Of course, there’s a bit more to the story, but that will come in a later posting…

There’s also “byte strings” and “unicode strings”, denoted b"..." and u"..." respectively, but these are mainly (but not always) Python3 things, and Python3 for PythonScript is still in beta, so we won’t really discuss them.

Also note that we aren’t going too far off the topic of N++ with this, just enough for scriptwriters – definitely “on-topic”.

Alan Kilborn

@guy038

So back to your examples.
It all does make sense.
Here’s how:

The first example is '(\x40?\w)+'.

What happens here is that Python encodes \x40 as a single character and passes it to the research function. Because \x40 is @ it works.

Had you done, r'(\x40?\w)+' instead, Python would NOT have touched the \x40 part, and would have passed it as 4 distinct characters. The research function would have passed these same 4 characters into the Boost regex engine, and inside there it would have seen the notation \x40 and converted 4 characters into one, equivalent to @. So the difference is WHERE the encoding of the four characters is done.

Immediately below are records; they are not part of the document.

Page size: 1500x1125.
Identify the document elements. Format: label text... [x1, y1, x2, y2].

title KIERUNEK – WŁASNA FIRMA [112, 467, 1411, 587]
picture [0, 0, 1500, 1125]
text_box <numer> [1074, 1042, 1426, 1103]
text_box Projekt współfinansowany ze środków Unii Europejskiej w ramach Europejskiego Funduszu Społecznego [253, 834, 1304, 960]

Thus, for the first example, it is successful either way, with a normal Python string or a raw string. It just gets there by different routes.

The second example is '(\x00?\w)+'. What happens here is that the \x00 gets encoded into a single NUL byte at Python decode time, and because (often) C strings are NUL-terminated, meaning the NUL signals the end of the string, what happens is that only a single ( – what comes before the NUL in your string – is seen by the regex engine. The regex engine returns that that is clearly a badly formed regex, and says:

RuntimeError: Unmatched marking parenthesis ( or \(.

When we move to the third example (related to the second), specifically: r'(\x00?\w)+', you are again shifting the decoding to late in the game – when Boost gets hold of it. Thus, here Boost sees (\x00?\w)+ – each individual character in that – and things work. The string won’t get NUL-terminated early. Boost gets a chance at the whole string.

Hopefully this makes sense.

The bottom line is that Python will use some of the same “escape sequences” that regex will use, if you give it a chance to. By “give it a chance to”, I mean by using a plain string with the syntax "..." (note, no little r preceding).

If you want Python to leave your strings alone, so that they are passed fully as typed, to something else, e.g., the regex engine, wrap them as a raw string, i.e., r"...".

So, what happens to the \w in the first example, when Python sees it? There is no r out front, so Python scans the string and can do things to it. Well, the answer is that Python does not know what \w is, so that it sends it on as 2 characters, \ and w. Thus this goes on to Boost just as intended.

There’s yet another caveat. In a r"..." string, normally any \ are just literal characters, but if you want your final character in the string to be a backslash, you must double it! Thus if you type a=r'abc\' at the console, you’ll get an error:

SyntaxError: EOL while scanning string literal

so you’d need to do:

a = r'abc\\'

instead. This most often comes up when specifying a directory, example:

mydir = r"c:\mydir1\mysubdir2\\"

So just some explanation about this; hopefully it helps in some way.

guy038

Hi, @alan-kilborn and All,

Ah, very interesting insight, indeed ;-))

Yes, it’s not sometimes easy to know when characters are interpreted, if different nested processes are involved !

So, globally, in most situations, it seems better to always use raw strings. I mean… when using regexes, of course

BR

guy038

Alan Kilborn

@guy038 said in Join lines from clipboard data:

it seems better to always use raw strings. I mean… when using regexes, of course

I would say this is true.

Probably most normal Pythoners don’t use a lot of backslashes in their strings, so the simple "..." syntax works fine.

And you certainly can use "..." with regex as well, but just remember to “double up” every backslash if you do. (But that can make your regexes a nightmare to look at).